Nope, that wasn't possible. With two-thirds of the US having access to the Internet, it was only a matter of time before doctors started using email and/or the Web to give medical advice to their patients so I was delighted to see this news in a Wall Street Journal story (subscription required). Of course, the reason for this change is not because it would make things more convenient for the patients...it is because it would save the health insurance companies millions if not billions eventually.

Last month, Blue Shield of California became the first major U.S. health insurer to agree to cover online consultations between patients and their physicians, paying doctors $20 for a "Web call." The decision by California's third-largest health insurer could spark similar policy changes at other health plans during the next decade. The option is already under study at Cigna Corp., Health Net Inc., First Health Group Corp., Pacificare Health Systems Inc. and ConnectiCare.

...If patients could communicate with doctors over the Internet, more than 20% of all in-office visits could be eliminated, according to HealthCast 2010, a 1999 survey of health-care executives by PricewaterhouseCoopers. As a result, physicians would have more time for patients with serious medical concerns and employees would take less time away from work. Also, health plans could cut costs -- potentially several million dollars a month -- by paying $20 to $25 for a Web call compared with $50 to $70 for a doctor's visit.

Monday, December 30, 2002

And now: splints for Blackberry thumb!

A new medical problem for geeks? According to this Wall Street Journal story (subscription required):

There are braces for bad knees, slings for sprained wrists, and now a remedy for sufferers of gadget addiction: splints for "Blackberry thumb."

...Fueling all this is an explosion in the number of people keeping in constant contact with friends, families and colleagues through wireless-data devices, more of which now use thumb keypads. The number of personal digital assistants in the U.S., including devices like the Palm and Blackberry, which is made by Research In Motion, jumped 43% to 8.3 million this year. Blackberry knockoffs such as the Hiptop are helping bring thumb-typing to the masses. And millions of cellphones can send text messages -- an obsession among young people in Japan and Europe that wireless carriers are promoting in the U.S.

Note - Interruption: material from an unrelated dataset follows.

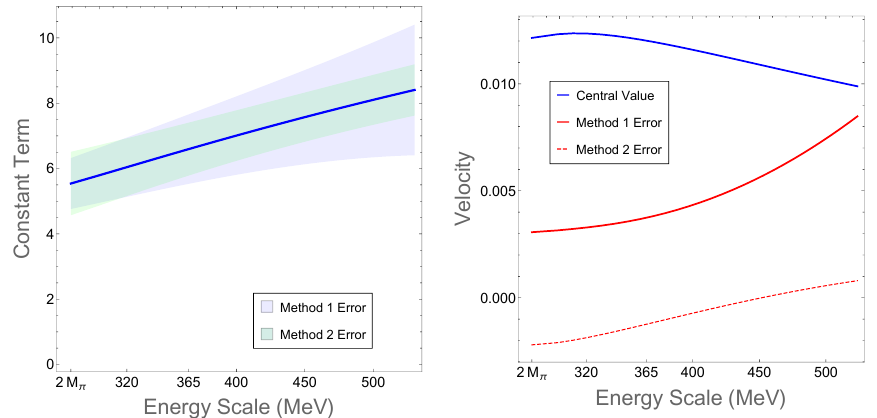
Figure 9 . Error estimates of the improved (cid:22) l 1 and (cid:22) l 2 bounds for di(cid:11)erent (cid:15) (cid:3) subtractions (\Energy Scale" denotes the value of (cid:15) (cid:3) M (cid:25) ). The left sub(cid:12)gure shows the error estimates of the (cid:22) l 2 + 2(cid:22) l 2 bounds (\Constant Term" denotes the right hand side of (cid:22) l 2 + 2(cid:22) l 2 > Constant Term, which depends on the (cid:15) (cid:3) subtraction). The blue solid line is the O ( p 4 ) value of the Constant Term, and the error is estimated with the value of the Constant Term at O ( p 6 ). Two error estimation methods are represented: Method 1 (light blue region) is to only compute the two loop contribution at O ( p 6 ) and multiply it by a factor of 3, which is to roughly account for the badly known tree and one loop contributions at O ( p 6 ); Method 2 (light green region) is to set all the b i constants to the central values of their estimates provided by Colangelo et al. [71] at O ( p 6 ) (see eq. (4.12)). The right sub(cid:12)gure shows the growth rate of the O ( p 4 ) value of the Constant Term (blue line, \Central Value") and the error estimates (red solid line for Method 1 and red dashed line for Method 2) for the left sub(cid:12)gure. We see that for (cid:15) (cid:3) below 490MeV the improvement of the bounds outruns the increase of the error estimates.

Satellite radio XM gets financial reprieve

According to this Wall Street Journal story (subscription required) XM has raised $450M in additional capital from investors and customers like GM, just as its rival Sirius has raised $1.2B in financing recently.

The GM piece involves several components aimed at allowing XM to conserve cash. The auto maker is installing XM radios in 25 of its 2003 vehicle lines. GM will defer $115 million in payments that it would receive from XM between 2003 and 2005 under its distribution agreement; GM will in exchange receive $89 million of 10% senior secured discount convertible notes. GM also will provide a $100 million credit facility, and XM can satisfy up to $35 million in future obligations to GM in stock rather than cash. GM will get 10 million common-stock warrants for XM at $3.18 a share.

...XM is nearing 350,000 subscribers, and hopes by the end of 2003 to have 1.2 million subscribers. Most of the cash from the new funding agreements will be used to pay for sales and marketing efforts to attract new customers.

A natural blab barrier?

Analysts predict that we can probably not spend more than 35 nonwork hours a month on the phone according to this Wall Street Jouranl story (subscription required):

...we're rapidly approaching what the phone companies quietly dread: our natural blab barrier. In other words, we have just about reached the point where we have no more words left to impart.

It's the same kind of feeling you get when you circle an elaborate buffet table. You first think you can eat all that roast beef you took, but inevitably you leave a slab or two on your plate. Market research firm J.D. Power, for instance, reports that the average cellphone user talks 541 minutes per month, less than 40% of the 1,359 minutes available on the average plan. (That usage would roughly average 135 minutes a week, or just under 18 minutes a day, although in real life, usage changes throughout a week.)